Jordan Strauss/Invision/AP/REX/Shutterstock; Ken Mckay/Rex Shutterstock via ZUMA Press

Tonya Harding nearly walked off the show Good Morning Britain after getting into a heated discussion with Piers Morgan.

Harding has been conducting several interviews with various news outlets following the release of I, Tonya—a film that recounts the famous attack on Nancy Kerrigan that resulted in Harding's ban from U.S. figure skating.

During Monday's episode of the morning show, Morgan accused Harding of now trying to play the victim by telling her side of the story.

"Maybe it suits you to play the victim," he said, "but I think the victim in all of this wasn't you. It was Nancy Kerrigan who had her Olympic dream shattered quite literally in her legs."

Harding then responded, "Thank you so much. I appreciate being on your show, but I think I'm going to have to say have a good night."

After Morgan questioned her decision to end the interview, Harding said she hadn't been allowed to finish her response and proceeded to make her point.

"I think that many people are the victims of abuse every single day and can't stand up for themselves," she said. "People need to be able to understand that we need to stand united and that abuse should not be happening anymore. We all know this." 

Morgan then said Kerrigan was the one who suffered the abuse. 

"Yes, she was," Harding agreed. "But you also have to realize that there's a lot of things going on. People don't seem to understand what I was going through, so that's why I decided to do this movie."

Before ending the interview, Morgan asked Harding if she knew the attack was going to happen all those years ago.

"No, I did not know anything prior," she said. "I did find out after the fact." She also said she had "no knowledge prior."

Harding also spoke about her level of knowledge of the attack to Good Morning America. During the interview, she denied being a part of her ex-husband Jeff Gillooly's and his accomplice Shawn Eckardt's plans to hurt Kerrigan. However, she said she overheard them talking a few months before the incident.

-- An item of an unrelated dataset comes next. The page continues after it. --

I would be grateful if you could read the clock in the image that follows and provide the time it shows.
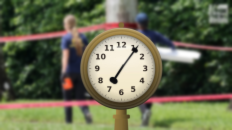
7:06
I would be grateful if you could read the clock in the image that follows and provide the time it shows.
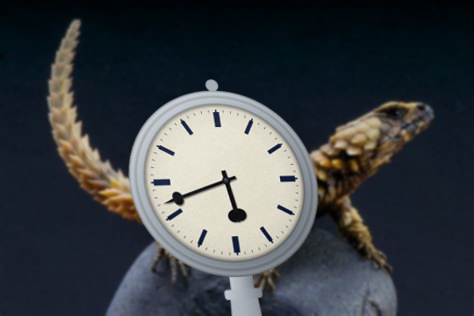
5:42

"I did, however, overhear them talking about stuff where, ‘Well, maybe we should take somebody out so we can make sure she gets on the team,'" Harding told ABC News' Amy Robach in a sneak peek of the interview, "and I remember telling them, ‘What the hell are you talking about? I can skate.'"

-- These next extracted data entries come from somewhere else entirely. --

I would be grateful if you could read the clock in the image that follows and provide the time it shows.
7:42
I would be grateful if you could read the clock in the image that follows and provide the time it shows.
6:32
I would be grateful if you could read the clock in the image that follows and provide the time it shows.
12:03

I, Tonya has received high praise. Allison Janney recently won a Golden Globe Award for Best Supporting Actress in a Motion Picture for her role as Tonya's mother LaVona Golden.

During an interview with E! News' Jason Kennedy, Janney said Harding's story "is not as simple as what we first thought it was, what we were told to believe in the headlines about her."

"She was up against a lot, and I think she did accomplish an incredible feat as an athlete," she said. "I think she had some questionable people in her life....I don't think we exonerate her exactly but you just have compassion for her."